= Nothing about Ukraine without Ukraine =

Foreign policy principle

"Nothing about Ukraine without Ukraine" is a foreign policy principle that became relevant during the Russian–Ukrainian War, especially after Russia's full-scale invasion of Ukraine on February 24, 2022. The expanded meaning of the phrase is that there can be no negotiations (for example, on a ceasefire during the Russian–Ukrainian war) without the participation of Ukraine at the negotiating table. (Note: In agreement with the Budapest Memorandum, in which,

the Russian Federation, the United Kingdom of Great Britain and Northern Ireland and the United States of America reaffirm their commitment [...] to respect the independence and sovereignty and the existing borders of Ukraine; [...] reaffirm their obligation to refrain from the threat or use of force against the territorial integrity or political independence of Ukraine, and [...] reaffirm their commitment [...] to refrain from economic coercion designed to subordinate to their own interest the exercise by Ukraine of the rights inherent in its sovereignty and thus to secure advantages of any kind.
)

This statement is a special case of the formula "Nothing about us without us", known since the 16th century in Central Europe, when the Kingdom of Poland adopted the "Nihil novi" Law, which prohibited kings from passing new laws without the consent of the nobility.

== Before the full-scale Russian invasion ==
The formulation "Nothing about Ukraine without Ukraine" repeatedly appeared in the process of attempts to peacefully resolve the war in Donbass since 2014 in the format of the Normandy Four.

For example, on March 29, 2021, in response to information about preparations for a trilateral videoconference between Russian President Vladimir Putin and other leaders of the Normandy Format, German Chancellor Angela Merkel and French President Emmanuel Macron, without the participation of Ukraine, official spokesman of the Ukrainian Foreign Ministry Oleg Nikolenko stated: "Our position is clear: nothing about Ukraine without Ukraine.
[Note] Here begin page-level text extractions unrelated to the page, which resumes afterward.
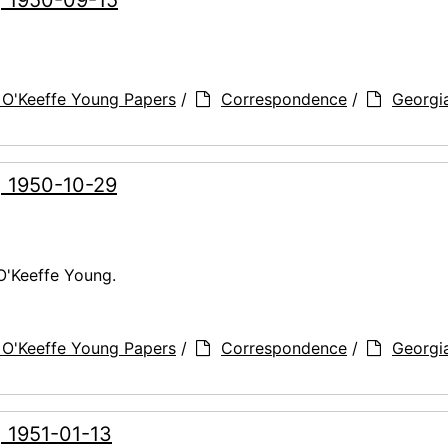
 O'Keeffe Young Papers
/
Correspondence
/
Georgi
, 1950-10-29
O'Keeffe Young.
 O'Keeffe Young Papers
/
Correspondence
/
Georgi
, 1951-01-13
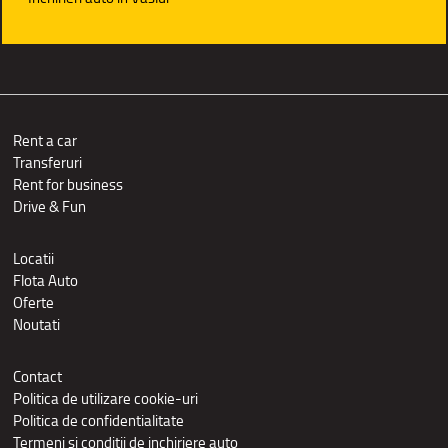
Rent a car
Transferuri
Rent for business
Drive & Fun
Locatii
Flota Auto
Oferte
Noutati
Contact
Politica de utilizare cookie-uri
Politica de confidentialitate
Termeni si conditii de inchiriere auto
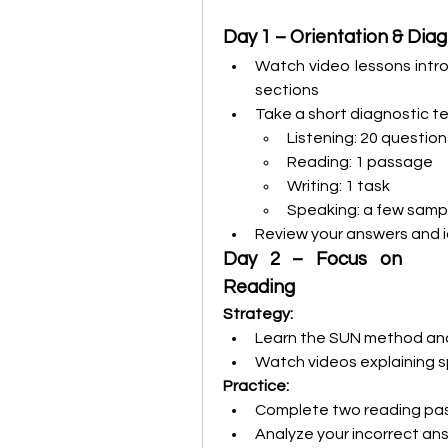
Day 1 – Orientation & Diag
Watch video lessons intro
sections
Take a short diagnostic tes
Listening: 20 question
Reading: 1 passage
Writing: 1 task
Speaking: a few samp
Review your answers and i
Day 2 – Focus on 
Reading
Strategy:
Learn the SUN method and
Watch videos explaining s
Practice:
Complete two reading pa
Analyze your incorrect an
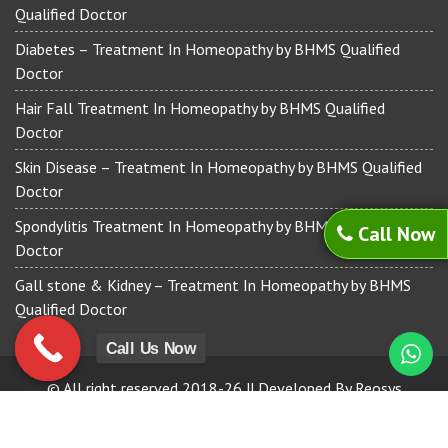
Qualified Doctor
Diabetes – Treatment In Homeopathy by BHMS Qualified
Doctor
Hair Fall Treatment In Homeopathy by BHMS Qualified
Doctor
Skin Disease – Treatment In Homeopathy by BHMS Qualified
Doctor
Spondylitis Treatment In Homeopathy by BHMS Qualified
Call Now
Doctor
Gall stone & Kidney – Treatment In Homeopathy by BHMS
Qualified Doctor
Call Us Now
© All right reserved 2018-26 || Developed By Reosys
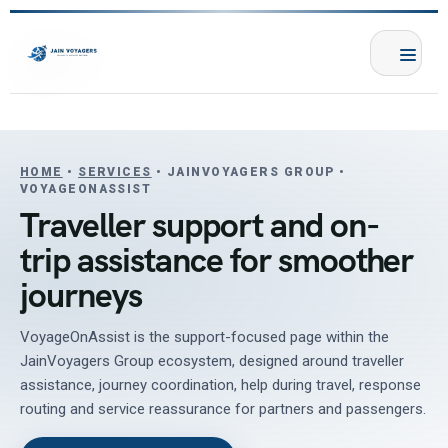
HOME
•
SERVICES
• JAINVOYAGERS GROUP •
VOYAGEONASSIST
Traveller support and on-
trip assistance for smoother
journeys
VoyageOnAssist is the support-focused page within the
JainVoyagers Group ecosystem, designed around traveller
assistance, journey coordination, help during travel, response
routing and service reassurance for partners and passengers.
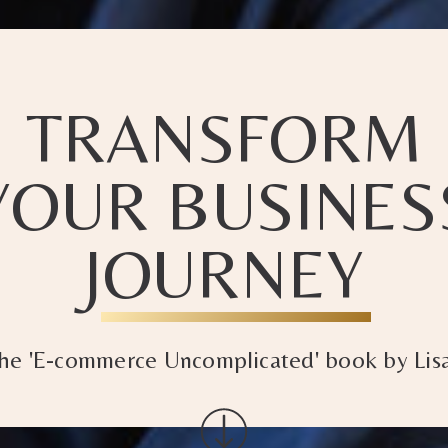
TRANSFORM
YOUR BUSINES
JOURNEY
the 'E-commerce Uncomplicated' book by Lisa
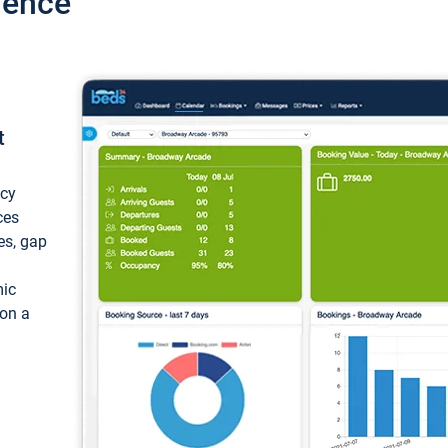
ience
t
ncy
ces
ces, gap
mic
 on a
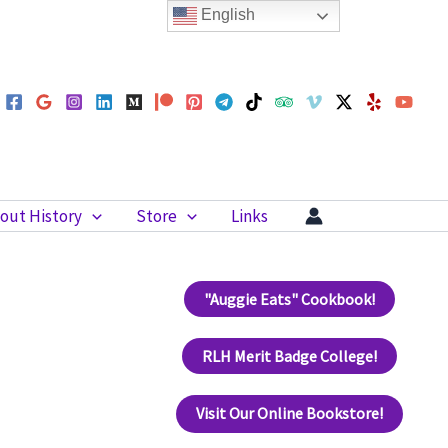
English
out History
Store
Links
"Auggie Eats" Cookbook!
RLH Merit Badge College!
Visit Our Online Bookstore!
Only the full 'Normandy format' opens up the prospect of progress in resolving the Russian-Ukrainian armed conflict". Atlantic Council Fellow Peter Dickinson confirmed Nikolenko's words: "'Nothing about Ukraine without Ukraine' has remained one of the cornerstones of Kyiv's approach to peace negotiations since hostilities began seven years ago."

The formulation "Nothing about Ukraine without Ukraine" was announced by US Secretary of State Antony Blinken a month before Russia's full-scale invasion of Ukraine. On January 11, 2022, head of the Office of the President of Ukraine Andriy Yermak at a meeting with leading European media: "We have received assurances from U.S. President Joe Biden and all our Western partners that any issues concerning our country and its security will not be discussed without its participation. And during any negotiations the 'nothing about Ukraine without Ukraine' principle will be adhered to."
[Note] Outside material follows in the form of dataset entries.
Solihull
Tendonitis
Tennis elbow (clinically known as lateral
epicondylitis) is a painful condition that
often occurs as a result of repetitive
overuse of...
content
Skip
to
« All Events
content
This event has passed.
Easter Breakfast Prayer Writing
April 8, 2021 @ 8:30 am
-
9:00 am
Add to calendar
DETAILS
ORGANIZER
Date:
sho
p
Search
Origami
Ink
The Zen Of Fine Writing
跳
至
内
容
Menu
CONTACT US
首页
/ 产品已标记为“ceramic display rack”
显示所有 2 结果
== After the full-scale Russian invasion ==

=== Position of Western leaders ===
On May 31, 2022 US President Joe Biden published a policy article in The New York Times, "What America will and will not do in Ukraine", where he stated:

My principle throughout this crisis has been "Nothing about Ukraine without Ukraine." I will not pressure the Ukrainian government — in private or public — to make any territorial concessions. It would be wrong and contrary to well-settled principles to do so.
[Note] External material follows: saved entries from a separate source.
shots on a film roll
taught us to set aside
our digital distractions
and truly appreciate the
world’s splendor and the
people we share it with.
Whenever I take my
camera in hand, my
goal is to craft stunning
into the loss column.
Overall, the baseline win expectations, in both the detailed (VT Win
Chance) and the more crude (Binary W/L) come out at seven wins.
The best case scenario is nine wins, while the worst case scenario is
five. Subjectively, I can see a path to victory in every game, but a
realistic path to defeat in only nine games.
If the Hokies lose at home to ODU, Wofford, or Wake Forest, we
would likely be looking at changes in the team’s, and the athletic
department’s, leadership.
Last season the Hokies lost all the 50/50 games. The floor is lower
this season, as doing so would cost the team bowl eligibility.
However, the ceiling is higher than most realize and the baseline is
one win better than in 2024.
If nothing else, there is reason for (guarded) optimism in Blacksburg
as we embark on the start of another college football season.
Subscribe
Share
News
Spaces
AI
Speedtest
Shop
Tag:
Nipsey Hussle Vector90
German Chancellor Olaf Scholz wrote on Twitter on June 22, 2022: "Ukraine – and only Ukraine – decides what suits them. Nothing about Ukraine without Ukraine! We are far from negotiating with Russia because Putin believes in a dictated peace. Therefore, it is all the more important that we stick to the course."

Biden repeated the same principle at a press conference at the G20 Summit in Bali in November 2022: "... we are not going to engage in any negotiation (on a compromise between Russia and Ukraine). There's no — nothing about Ukraine without Ukraine. This is a decision Ukraine has to make."

Biden's successor Donald Trump reversed the policy by holding talks on Ukraine directly with Russia, without the involvement of the Ukrainian leadership.

On February 19, 2025 Canadian Prime Minister Justin Trudeau said when asked about the U.S.-Russia meeting in Saudi Arabia during a news conference on Wednesday: "It's a fundamental principle for Canada, and for the vast majority of our allies, that nothing about Ukraine without Ukraine"

=== NATO position ===
On July 12, 2023 NATO Secretary General Jens Stoltenberg at the closing press conference of the 2023 NATO Summit in Vilnius stated: "... negotiations to solve the conflict in Ukraine will only happen when Ukraine is ready for negotiations. And as we have stated again and again, nothing about Ukraine without Ukraine."

=== Ukraine's position ===
On August 5–6, 2023, at the peace summit, which was held in Jeddah, Saudi Arabia, and was attended by representatives of about 40 countries, including China, India, the United States and Ukraine, the representative of Ukraine said: "There is no reason to doubt that the principle 'Nothing about Ukraine without Ukraine' is being disrupted."

Throughout the conflict this formulation appears from time to time in the information space in the context of refuting rumors about possible negotiations behind Ukraine's back.